Kleindochter S. schrijft nu: ‘Mijn vader en moeder zijn uiteindelijk negentien jaar samen geweest. Mijn vader is drie maanden geleden overleden. Daarom komt dat “Turk” gevoelig over bij mij. We woonden echt niet in een kelder maar gewoon in een benedenhuis, het souterrain.’ Ik schrijf haar terug: ‘dat van ‘de Turk waar ze mee samenwoonde’ is uiteraard niet kwetsend bedoeld: zo werd het mij verteld, in spreektaal.’ Spreektaal.
‘Mijn oma is al zeven jaar geleden overleden. Ik luisterde graag naar haar verhalen: één daarvan is dat ze met haar zuster in Tirol op vakantie ging. Bij terugkeer werd ze nogal gek aangekeken. Bleek dat opa G. ondertussen tegen iedereen gezegd had dat ze in een ravijn was gestort!’

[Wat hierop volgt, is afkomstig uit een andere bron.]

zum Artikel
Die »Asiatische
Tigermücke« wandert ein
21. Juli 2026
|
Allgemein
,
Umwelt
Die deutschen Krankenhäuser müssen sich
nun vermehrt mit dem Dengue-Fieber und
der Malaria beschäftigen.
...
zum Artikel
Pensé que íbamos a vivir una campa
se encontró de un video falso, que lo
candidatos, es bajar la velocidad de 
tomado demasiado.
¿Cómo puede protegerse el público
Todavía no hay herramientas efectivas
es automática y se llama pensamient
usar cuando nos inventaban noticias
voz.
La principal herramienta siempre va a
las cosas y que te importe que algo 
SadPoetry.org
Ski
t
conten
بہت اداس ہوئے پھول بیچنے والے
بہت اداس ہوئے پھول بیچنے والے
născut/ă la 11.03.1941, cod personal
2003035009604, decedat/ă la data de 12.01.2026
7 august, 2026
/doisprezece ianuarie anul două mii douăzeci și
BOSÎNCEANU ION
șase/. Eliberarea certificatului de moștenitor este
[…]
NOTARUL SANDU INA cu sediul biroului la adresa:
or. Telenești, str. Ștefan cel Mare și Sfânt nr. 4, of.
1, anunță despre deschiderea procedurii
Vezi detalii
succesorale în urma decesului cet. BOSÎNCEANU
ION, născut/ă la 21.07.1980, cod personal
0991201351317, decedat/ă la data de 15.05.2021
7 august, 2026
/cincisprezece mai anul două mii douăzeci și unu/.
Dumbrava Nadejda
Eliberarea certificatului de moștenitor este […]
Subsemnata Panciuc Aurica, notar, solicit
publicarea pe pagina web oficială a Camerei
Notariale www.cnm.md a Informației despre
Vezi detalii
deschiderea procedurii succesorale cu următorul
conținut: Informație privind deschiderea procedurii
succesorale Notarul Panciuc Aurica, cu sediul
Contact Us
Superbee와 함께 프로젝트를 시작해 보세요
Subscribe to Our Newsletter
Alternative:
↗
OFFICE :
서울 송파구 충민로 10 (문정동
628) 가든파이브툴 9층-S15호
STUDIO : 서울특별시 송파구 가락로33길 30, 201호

G. Druktemaker. Ik had een oom, Guus. Die was van eenzelfde hout gesneden. Een aardige anekdote die mijn moeder graag over hem vertelt, is dat ze liever niet met Guus per trein reisde, hij had er aardigheid in om, wachtend op het perron, van een willekeurige reiziger de koffer over te nemen, zeggende ‘die is van mij.’ Hij genoot van het kabaal dat hij zo veroorzaakte. Mijn moeder niet. Zij schaamde zich, ze schaamde zich diep. Maar mijn moeder is al bijna tachtig, Guus niet. Die haalde de veertig niet.

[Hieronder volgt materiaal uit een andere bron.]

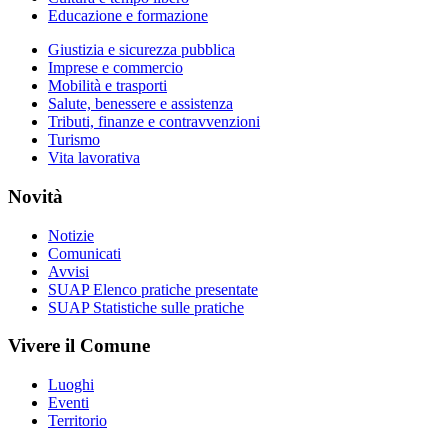
Educazione e formazione
Giustizia e sicurezza pubblica
Imprese e commercio
Mobilità e trasporti
Salute, benessere e assistenza
Tributi, finanze e contravvenzioni
Turismo
Vita lavorativa
Novità
Notizie
Comunicati
Avvisi
SUAP Elenco pratiche presentate
SUAP Statistiche sulle pratiche
Vivere il Comune
Luoghi
Eventi
Territorio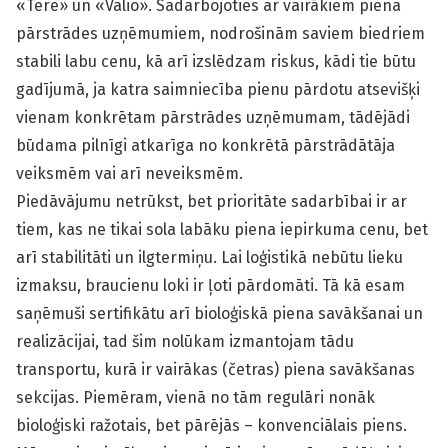
«Tere» un «Valio». Sadarbojoties ar vairākiem piena
pārstrādes uzņēmumiem, nodrošinām saviem biedriem
stabili labu cenu, kā arī izslēdzam riskus, kādi tie būtu
gadījumā, ja katra saimniecība pienu pārdotu atsevišķi
vienam konkrētam pārstrādes uzņēmumam, tādējādi
būdama pilnīgi atkarīga no konkrētā pārstrādātāja
veiksmēm vai arī neveiksmēm.
Piedāvājumu netrūkst, bet prioritāte sadarbībai ir ar
tiem, kas ne tikai sola labāku piena iepirkuma cenu, bet
arī stabilitāti un ilgtermiņu. Lai loģistikā nebūtu lieku
izmaksu, braucienu loki ir ļoti pārdomāti. Tā kā esam
saņēmuši sertifikātu arī bioloģiskā piena savākšanai un
realizācijai, tad šim nolūkam izmantojam tādu
transportu, kurā ir vairākas (četras) piena savākšanas
sekcijas. Piemēram, vienā no tām regulāri nonāk
bioloģiski ražotais, bet pārējās – konvenciālais piens.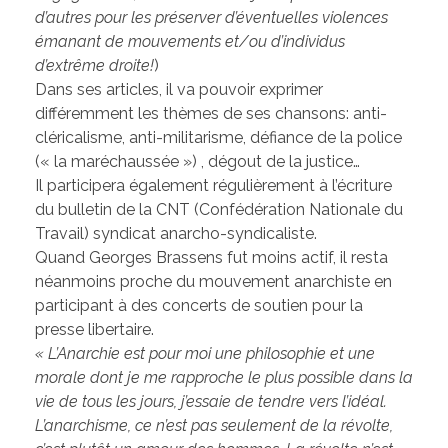
d’autres pour les préserver d’éventuelles violences
émanant de mouvements et/ou d’individus
d’extrême droite!
)
Dans ses articles, il va pouvoir exprimer
différemment les thèmes de ses chansons: anti-
cléricalisme, anti-militarisme, défiance de la police
(« la maréchaussée ») , dégout de la justice…
Il participera également régulièrement à l’écriture
du bulletin de la CNT (Confédération Nationale du
Travail) syndicat anarcho-syndicaliste.
Quand Georges Brassens fut moins actif, il resta
néanmoins proche du mouvement anarchiste en
participant à des concerts de soutien pour la
presse libertaire.
« L’Anarchie est pour moi une philosophie et une
morale dont je me rapproche le plus possible dans la
vie de tous les jours, j’essaie de tendre vers l’idéal.
L’anarchisme, ce n’est pas seulement de la révolte,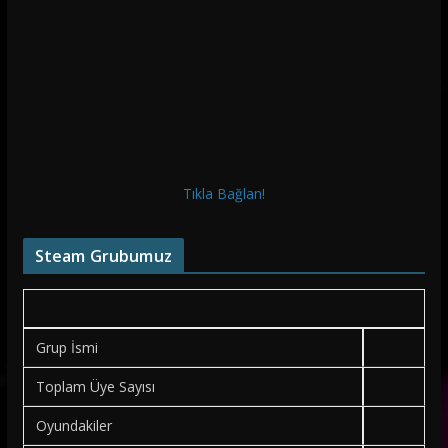
Tıkla Bağlan!
Steam Grubumuz
Grup İsmi
Toplam Üye Sayısı
Oyundakiler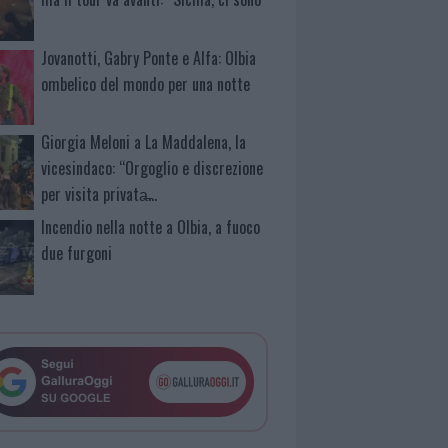
Jovanotti, Gabry Ponte e Alfa: Olbia
ombelico del mondo per una notte
Giorgia Meloni a La Maddalena, la
vicesindaco: “Orgoglio e discrezione
per visita privata̶…
Incendio nella notte a Olbia, a fuoco
due furgoni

In november schreef ik al hoe het met G. afliep. Daaraan is niets veranderd.
‘Met G. ging het ondertussen niet goed: hij moest zijn huis uit, sliep dikwijls op straat, ging alsmaar meer drinken. Maar hij was wel netjes en schoon op zichzelf. Als zijn pak helemaal versleten was, ging hij bij het Leger Des Heils een nieuw kostuum halen. Door de familie werd hij inmiddels geweerd. Ook J. heeft gezegd dat hij maar liever niet meer dronken aan de deur moest komen. En toen ze verhuisde, naar wat haar laatste woning wel zal worden, in de Eerste Passeerdersdwarsstraat, zei haar familie dat ze hem maar niet van haar nieuwe adres op de hoogte moest stellen. En wist G. dus niet meer waar J. woonde.
Twee jaar terug kwam ze G. weer op het spoor: hij werd in verzorgingshuis Tabitha opgenomen, met een half been eraf. Dat hoorde ze van haar broer. Die lag daar ook. G. was, met dat halve been, van straat opgeraapt. Waar de rest van dat been was, kon hij niet vertellen. Het was al heel lang zoek, het stonk verschrikkelijk, een enorme zweer.
Hij wilde niet geholpen worden aan dat been. Hij stopte met eten en drinken. Toen heeft de dokter J. nog gebeld. Ze zei: ‘het innerlijk van een mens, dat weet je nooit’. Ze zei: ’Laat hem zijn gang maar gaan. Misschien wil hij niet meer.’ Toen isti wel weer gaan eten en drinken. Dat halve, stinkende been hebben ze laten zitten. Niet veel later is hij aan bloedvergiftiging gestorven. En nu ligt hij in zijn kist, met dat halve been en nog altijd die middelvinger, stijf omhoog.’